Harnessing Prompt-Tuning in Reinforcement Learning: A Simplified Overview

The world of artificial intelligence (AI) is constantly evolving, with pre-trained large-scale models (PLMs) making significant strides in natural language processing (NLP).

Yet, applying these advances to reinforcement learning (RL) brings about unique challenges. This blog explores an innovative solution: the integration of prompt-tuning into RL through the Prompt-Tuning Decision Transformer (Prompt-Tuning DT).

Introduction: Merging NLP Techniques with RL

Prompt-tuning, a method that tweaks prompts to guide model behavior while keeping its core unchanged, has proven effective in NLP.

Transferring this method to RL isn't straightforward, as RL's decision-making based on environmental feedback differs from NLP's task structure. The introduction of Prompt-Tuning DT is a pivotal effort to bridge this gap.

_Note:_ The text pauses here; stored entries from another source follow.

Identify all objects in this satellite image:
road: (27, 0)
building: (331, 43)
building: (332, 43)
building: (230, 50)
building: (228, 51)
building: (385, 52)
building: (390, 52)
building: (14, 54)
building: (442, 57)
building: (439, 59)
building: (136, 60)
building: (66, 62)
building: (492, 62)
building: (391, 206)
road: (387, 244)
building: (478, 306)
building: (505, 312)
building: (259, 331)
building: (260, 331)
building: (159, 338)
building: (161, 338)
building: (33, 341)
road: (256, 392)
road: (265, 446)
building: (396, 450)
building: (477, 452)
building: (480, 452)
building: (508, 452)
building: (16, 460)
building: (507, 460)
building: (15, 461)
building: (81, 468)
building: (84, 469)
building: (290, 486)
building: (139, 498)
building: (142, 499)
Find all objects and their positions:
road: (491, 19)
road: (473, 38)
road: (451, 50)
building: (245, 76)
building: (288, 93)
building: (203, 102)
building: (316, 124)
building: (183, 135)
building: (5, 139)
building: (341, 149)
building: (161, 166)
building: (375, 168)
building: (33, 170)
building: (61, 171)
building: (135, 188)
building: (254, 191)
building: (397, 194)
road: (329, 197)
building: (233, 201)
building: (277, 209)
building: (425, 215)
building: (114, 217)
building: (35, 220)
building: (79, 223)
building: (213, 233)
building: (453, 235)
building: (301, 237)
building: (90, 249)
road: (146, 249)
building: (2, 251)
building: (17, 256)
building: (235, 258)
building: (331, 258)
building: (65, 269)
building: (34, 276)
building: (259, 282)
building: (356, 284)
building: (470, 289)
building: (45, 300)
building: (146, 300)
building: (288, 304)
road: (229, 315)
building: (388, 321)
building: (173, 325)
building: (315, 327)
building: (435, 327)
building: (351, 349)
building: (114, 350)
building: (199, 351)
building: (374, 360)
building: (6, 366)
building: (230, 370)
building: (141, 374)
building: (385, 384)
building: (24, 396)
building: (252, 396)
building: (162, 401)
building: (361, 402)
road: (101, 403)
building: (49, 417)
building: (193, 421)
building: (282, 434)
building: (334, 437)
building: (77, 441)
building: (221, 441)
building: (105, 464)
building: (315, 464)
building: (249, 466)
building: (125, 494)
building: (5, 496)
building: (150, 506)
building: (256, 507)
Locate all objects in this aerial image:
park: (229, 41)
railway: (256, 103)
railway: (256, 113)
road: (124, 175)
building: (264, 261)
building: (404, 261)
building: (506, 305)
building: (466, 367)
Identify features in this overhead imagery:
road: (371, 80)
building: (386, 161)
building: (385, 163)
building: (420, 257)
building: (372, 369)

The Innovative Approach: Prompt-Tuning DT

The Prompt-Tuning DT introduces a novel method for RL by using trajectory segments as prompts. This approach encompasses:

• Trajectory Segments as Prompts: Utilizing past experiences as prompts enables the model to make decisions based on similar past situations.
• Gaussian Distribution Sampling: This technique efficiently explores the space of possible trajectories, identifying the most promising ones for success.
• Preference Ranking for Optimization: By ranking trajectories according to their performance, the model refines its decision-making over time.

Testing the Approach: Experimentation and Results

The research team tested Prompt-Tuning DT across various RL scenarios, such as Cheetah-dir and Meta-World reach-v2, focusing on its ability to generalize from few examples and its efficiency.

The findings revealed:

• Outstanding Performance: Prompt-Tuning DT matched or surpassed the effectiveness of full-model tuning in most tests.
• High Efficiency: Remarkably, the model achieved these results by adjusting only 0.03% of the parameters, underscoring its efficiency.
• Effectiveness in Data-Sparse Conditions: The experiments confirmed the model's capability to adapt swiftly to new tasks with limited data.

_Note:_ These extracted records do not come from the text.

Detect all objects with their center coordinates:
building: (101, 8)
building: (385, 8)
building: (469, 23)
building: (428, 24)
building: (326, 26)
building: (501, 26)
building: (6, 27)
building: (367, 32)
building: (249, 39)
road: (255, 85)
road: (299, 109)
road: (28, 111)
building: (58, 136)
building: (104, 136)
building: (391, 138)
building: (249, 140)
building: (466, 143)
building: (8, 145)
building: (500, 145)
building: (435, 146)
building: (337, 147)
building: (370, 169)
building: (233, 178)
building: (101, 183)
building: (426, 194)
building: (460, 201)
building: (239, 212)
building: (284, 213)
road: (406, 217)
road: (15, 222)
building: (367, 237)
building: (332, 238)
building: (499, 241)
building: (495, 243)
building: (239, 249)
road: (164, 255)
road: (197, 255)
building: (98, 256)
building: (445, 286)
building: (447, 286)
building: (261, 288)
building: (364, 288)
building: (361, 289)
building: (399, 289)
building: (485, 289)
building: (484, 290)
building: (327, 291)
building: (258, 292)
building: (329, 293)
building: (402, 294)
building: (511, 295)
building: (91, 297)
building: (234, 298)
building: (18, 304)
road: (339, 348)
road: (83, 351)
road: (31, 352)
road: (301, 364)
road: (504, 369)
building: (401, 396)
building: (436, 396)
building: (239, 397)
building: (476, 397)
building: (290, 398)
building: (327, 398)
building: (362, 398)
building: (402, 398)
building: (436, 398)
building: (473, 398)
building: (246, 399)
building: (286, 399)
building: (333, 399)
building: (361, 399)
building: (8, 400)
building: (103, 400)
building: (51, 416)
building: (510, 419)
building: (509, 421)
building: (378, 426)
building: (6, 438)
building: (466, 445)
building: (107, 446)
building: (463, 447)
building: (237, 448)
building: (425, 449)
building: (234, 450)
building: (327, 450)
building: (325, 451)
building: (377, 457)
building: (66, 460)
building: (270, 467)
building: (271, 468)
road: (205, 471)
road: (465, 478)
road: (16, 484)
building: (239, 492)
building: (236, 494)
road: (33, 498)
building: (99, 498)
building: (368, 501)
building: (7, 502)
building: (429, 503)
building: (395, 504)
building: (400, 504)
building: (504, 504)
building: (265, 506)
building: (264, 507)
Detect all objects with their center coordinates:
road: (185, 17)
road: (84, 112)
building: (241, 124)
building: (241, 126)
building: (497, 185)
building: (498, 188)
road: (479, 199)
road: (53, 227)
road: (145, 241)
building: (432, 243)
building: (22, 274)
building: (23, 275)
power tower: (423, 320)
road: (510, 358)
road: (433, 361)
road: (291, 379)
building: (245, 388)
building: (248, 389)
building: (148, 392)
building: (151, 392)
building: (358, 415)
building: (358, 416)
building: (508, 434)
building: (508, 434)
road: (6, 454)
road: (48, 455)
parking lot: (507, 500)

Benefits of Prompt-Tuning DT

The Prompt-Tuning DT offers significant advantages, including:

• Reduced need for extensive re-training, enabling quicker deployment.
• Minimal computational demands, making it ideal for real-world application.
• Proven effectiveness in tasks with few-shot generalization, highlighting its versatility.

Conclusion: Pushing the Boundaries of RL

The development of the Prompt-Tuning DT marks a significant advancement in making AI models more adaptable and efficient. By incorporating NLP's prompt-tuning into RL, this approach opens up new possibilities for model adaptation across diverse tasks.

As research progresses, exploring more complex environments and larger models will further unveil prompt-tuning's potential in RL.

In essence, the Prompt-Tuning DT not only showcases a promising direction for future research but also highlights the growing synergy between different AI domains, leading to more versatile and efficient models.